Logixboard founders Julian Alvarez (left) and Juan Alvarez (center), with Daniel O., head o operations.

Founders: Julian Alvarez and Juan Alvarez

Headquarters: Miami, Fla.

Explain what you do so our parents can understand it: Our software is built to help companies all over the world better manage and control their freight operations in an easy and intuitive way.

What makes you different from the competition? What’s your secret sauce? From first-hand industry experience, we understand that the freight industry has low quality and decentralized data. Our solutions are built to tackle this data problem head-on, as opposed to shying away from it.

What’s one piece of advice you’d give other entrepreneurs who are just starting out? Start selling before you start building. We pivoted three times before we wrote a line of code. Grind your way to customer meetings, pitch your idea, iterate, validate, validate again, and then build.

Nodesmith

Nodesmith founders Samm Desmond and Brendan Lee.

Founders: Samm Desmond and Brendan Lee

Headquarters: Seattle, Wash.

Explain what you do so our parents can understand it: We manage complicated and unreliable blockchain infrastructure so that you can focus solely on your blockchain based application.

What makes you different from the competition? What’s your secret sauce? We focus on the holistic experience of building a blockchain based application. Not only do we provide basic access to blockchain networks, but we provide a suite of services that allow developers to easily build user friendly applications that don’t feel limited by the underlying blockchain infrastructure.

What’s one piece of advice you’d give other entrepreneurs who are just starting out? There is no substitute for getting connected with folks in your local startup scene. In our experience, there is a ton of variance in how startups are built in the various tech hubs across the world — what you read on popular startup blogs is not necessarily reflective of the ecosystem where you’re trying to start a company.

Rammer.ai

Rammer.ai founders Surbhi Rathore and Toshish Jawale.

Founders: Surbhi Rathore and Toshish Jawale

Headquarters: San Jose, Calif.

Explain what you do so our parents can understand it: Rammer.ai automates notetaking in meetings.

What makes you different from the competition? What’s your secret sauce? Our APIs enable communication platforms to add actionable insights on their platforms without any human intervention.

What’s one piece of advice you’d give other entrepreneurs who are just starting out? Validate the market but trust your instinct.

The Tribl Network

Tribl founders Ikechi Nwabuisi and Jordan Sterling.

Founders: Ikechi Nwabuisi and Jordan Sterling

Headquarters: Austin, Tex./Oakland, Calif.

Explain what you do so our parents can understand it: Tribl is a P2P platform connecting immigrants to the cultural conversations, communities and experiences happening.
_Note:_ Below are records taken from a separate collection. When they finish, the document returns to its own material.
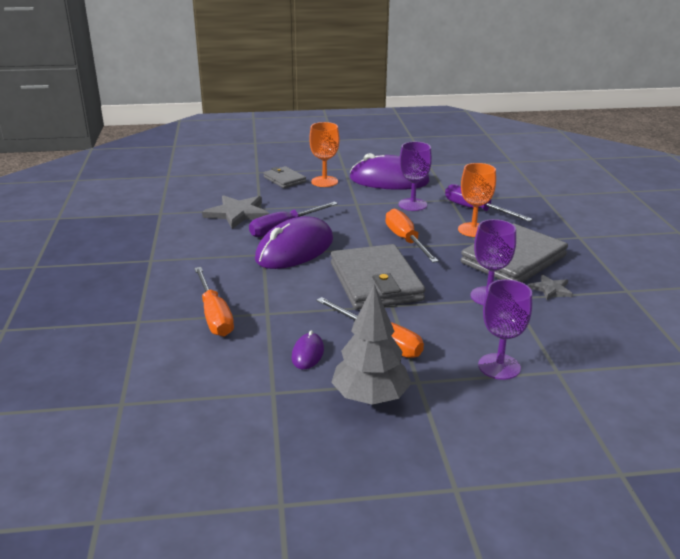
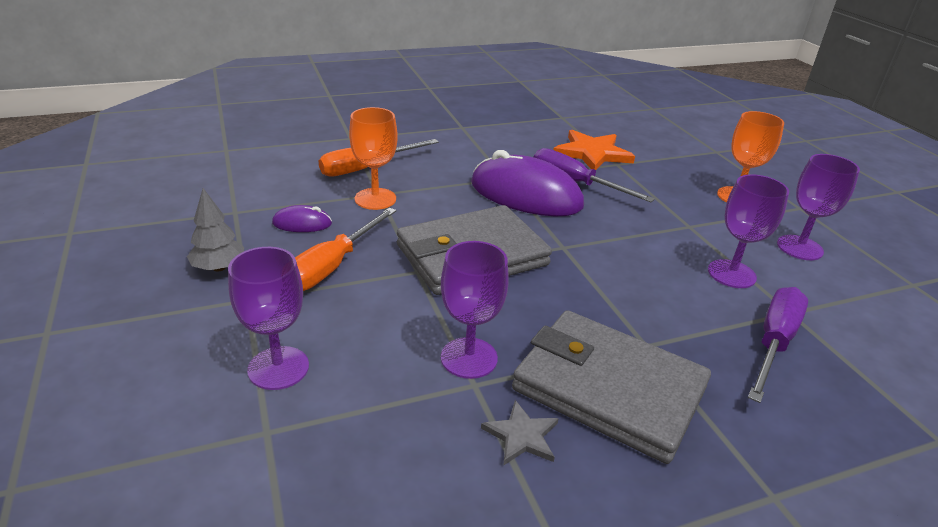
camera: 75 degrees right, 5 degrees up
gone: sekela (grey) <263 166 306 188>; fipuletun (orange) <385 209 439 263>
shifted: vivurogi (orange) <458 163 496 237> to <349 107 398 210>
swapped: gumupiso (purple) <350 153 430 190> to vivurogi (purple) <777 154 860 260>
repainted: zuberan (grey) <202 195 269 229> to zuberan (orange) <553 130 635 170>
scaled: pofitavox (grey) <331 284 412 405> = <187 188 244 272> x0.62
What makes you different from the competition? What’s your secret sauce? We leverage people’s cultural identity/affiliations to connect multinational people no matter where they are instantly.

What’s one piece of advice you’d give other entrepreneurs who are just starting out? Seek failure!

Toggl AR

Toggl founders Amr Adawi and Siamak Freydoonnejad.

Founders: Siamak Freydoonnejad and Amr Adawi

Headquarters: Seattle, Wash.

Explain what you do so our parents can understand it: Toggl is a mobile app that lets users browse interactive, entertaining AR experiences. It’s YouTube for AR content.

What makes you different from the competition? What’s your secret sauce? We’ve figured out what users actually like to do in AR, and what they find engaging. Also, no one else is doing aggregation of AR content as a platform.

What’s one piece of advice you’d give other entrepreneurs who are just starting out? Go all-in, full-time as fast as you can! Then, quickly build a team of advisors from your network to keep you accountable and give you ongoing feedback.